When I was young, we lived on an island that always smelled like salt. When we lived there I always smelled like salt. Every other shop all the way down the island sold surfboards, and every restaurant had a “No shirt, No shoes, No service” sign on the door.
No matter what shop you walked into, you could bet that they sold postcards. They were displayed on spinning, wire racks that squeaked when you turned them and were much taller than me. I remember wearing plastic flip-flops and reaching out my sun-browned arm to pick up a picture postcard of the aerial view of the island.
I ran with the postcard to my mom. “Look!” I said. And we both laughed as we looked at the picture. We’d never realized that the island was shaped like a whale blowing water out of its spout.
I loved that it looked like a whale. That’s the fact I would start with when people asked me where I lived.
Then I’d tell them about how there were concrete paths that stretched through sandy woods from my house past my friend’s house to the church we went to.

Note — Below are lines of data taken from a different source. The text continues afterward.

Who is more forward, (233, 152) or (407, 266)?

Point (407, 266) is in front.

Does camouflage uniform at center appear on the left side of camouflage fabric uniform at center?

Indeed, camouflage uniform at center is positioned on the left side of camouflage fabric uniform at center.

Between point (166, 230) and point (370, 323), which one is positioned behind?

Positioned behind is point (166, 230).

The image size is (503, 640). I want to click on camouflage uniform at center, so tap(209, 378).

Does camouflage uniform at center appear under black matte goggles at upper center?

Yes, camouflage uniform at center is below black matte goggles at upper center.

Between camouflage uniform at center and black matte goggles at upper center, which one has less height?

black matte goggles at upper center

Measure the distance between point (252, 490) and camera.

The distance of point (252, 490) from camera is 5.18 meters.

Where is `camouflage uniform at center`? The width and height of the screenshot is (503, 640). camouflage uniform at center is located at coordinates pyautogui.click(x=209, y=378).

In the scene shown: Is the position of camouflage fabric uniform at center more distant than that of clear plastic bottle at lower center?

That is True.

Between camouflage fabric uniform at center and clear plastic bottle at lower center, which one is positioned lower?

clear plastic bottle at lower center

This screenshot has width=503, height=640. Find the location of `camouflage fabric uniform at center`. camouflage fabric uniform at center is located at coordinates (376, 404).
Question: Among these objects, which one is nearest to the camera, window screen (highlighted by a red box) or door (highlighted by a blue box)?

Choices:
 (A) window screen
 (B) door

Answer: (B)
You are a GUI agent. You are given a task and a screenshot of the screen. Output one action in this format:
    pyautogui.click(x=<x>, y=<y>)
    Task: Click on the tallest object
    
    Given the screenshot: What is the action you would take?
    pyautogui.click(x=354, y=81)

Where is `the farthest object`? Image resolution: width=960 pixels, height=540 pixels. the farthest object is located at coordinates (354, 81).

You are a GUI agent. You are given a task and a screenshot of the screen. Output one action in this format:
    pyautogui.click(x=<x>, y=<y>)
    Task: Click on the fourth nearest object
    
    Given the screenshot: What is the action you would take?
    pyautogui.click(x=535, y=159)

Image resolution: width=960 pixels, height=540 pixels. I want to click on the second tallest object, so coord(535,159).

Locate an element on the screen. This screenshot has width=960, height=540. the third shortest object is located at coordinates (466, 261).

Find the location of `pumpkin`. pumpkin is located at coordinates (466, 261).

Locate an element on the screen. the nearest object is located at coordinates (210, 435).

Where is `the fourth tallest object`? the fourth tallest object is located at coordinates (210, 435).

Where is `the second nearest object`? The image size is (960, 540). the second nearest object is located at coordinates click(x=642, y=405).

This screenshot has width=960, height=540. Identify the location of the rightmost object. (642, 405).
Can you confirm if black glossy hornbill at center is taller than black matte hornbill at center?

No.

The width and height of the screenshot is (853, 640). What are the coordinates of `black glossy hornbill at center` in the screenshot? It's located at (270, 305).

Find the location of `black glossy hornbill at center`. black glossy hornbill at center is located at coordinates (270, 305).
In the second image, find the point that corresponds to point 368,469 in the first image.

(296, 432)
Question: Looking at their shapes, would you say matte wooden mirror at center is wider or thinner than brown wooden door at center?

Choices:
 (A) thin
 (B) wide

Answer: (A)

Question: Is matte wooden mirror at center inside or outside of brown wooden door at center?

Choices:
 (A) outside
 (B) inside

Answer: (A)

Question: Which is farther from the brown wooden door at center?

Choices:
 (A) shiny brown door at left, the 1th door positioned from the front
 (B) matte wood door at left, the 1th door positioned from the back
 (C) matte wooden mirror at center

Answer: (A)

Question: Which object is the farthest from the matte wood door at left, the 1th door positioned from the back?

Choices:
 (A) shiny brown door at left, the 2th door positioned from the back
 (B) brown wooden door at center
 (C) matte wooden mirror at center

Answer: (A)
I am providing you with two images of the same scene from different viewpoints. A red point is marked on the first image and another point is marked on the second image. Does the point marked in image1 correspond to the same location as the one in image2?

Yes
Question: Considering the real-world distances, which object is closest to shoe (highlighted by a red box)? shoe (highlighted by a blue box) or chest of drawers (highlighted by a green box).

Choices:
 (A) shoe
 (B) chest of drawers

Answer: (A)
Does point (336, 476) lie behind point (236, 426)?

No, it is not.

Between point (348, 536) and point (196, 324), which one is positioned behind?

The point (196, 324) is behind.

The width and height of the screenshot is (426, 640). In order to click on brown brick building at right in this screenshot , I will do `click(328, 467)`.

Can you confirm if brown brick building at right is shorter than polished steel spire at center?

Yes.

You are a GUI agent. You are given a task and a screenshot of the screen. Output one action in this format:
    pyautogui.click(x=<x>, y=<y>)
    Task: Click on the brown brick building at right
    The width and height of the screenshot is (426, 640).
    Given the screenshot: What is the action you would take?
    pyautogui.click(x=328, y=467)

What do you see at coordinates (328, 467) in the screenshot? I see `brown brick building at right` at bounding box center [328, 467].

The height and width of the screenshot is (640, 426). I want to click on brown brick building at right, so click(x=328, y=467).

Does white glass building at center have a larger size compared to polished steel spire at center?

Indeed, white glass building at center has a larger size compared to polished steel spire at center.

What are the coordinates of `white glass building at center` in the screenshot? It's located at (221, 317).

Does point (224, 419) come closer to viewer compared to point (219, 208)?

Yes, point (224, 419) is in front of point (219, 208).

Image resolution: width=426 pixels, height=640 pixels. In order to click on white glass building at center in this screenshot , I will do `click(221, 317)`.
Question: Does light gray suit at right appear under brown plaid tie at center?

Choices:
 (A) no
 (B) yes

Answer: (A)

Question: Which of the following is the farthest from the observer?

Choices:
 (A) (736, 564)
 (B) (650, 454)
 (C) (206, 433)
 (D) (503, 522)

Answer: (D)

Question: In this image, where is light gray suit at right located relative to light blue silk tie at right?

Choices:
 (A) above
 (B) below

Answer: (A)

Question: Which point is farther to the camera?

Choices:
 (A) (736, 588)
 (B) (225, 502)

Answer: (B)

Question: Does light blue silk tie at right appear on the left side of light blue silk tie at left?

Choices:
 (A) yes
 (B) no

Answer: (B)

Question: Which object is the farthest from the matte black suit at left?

Along the way, there was an ice cream shop that sold saltwater taffy from a sprawling collection of tubs in the middle of the store. They sold postcards, of course, and near-impossible-to-solve puzzles. Before every hurricane season we would buy a couple more of these puzzles for the exact reason that they took a very long time to solve (if you could solve them at all) and they could be done by candlelight. There was one with a bunch of little men you had to fit into a life raft and another that was just nine squares, but each side of each square had half of a different butterfly on it, and you had to figure out how to put it together to make the halves match.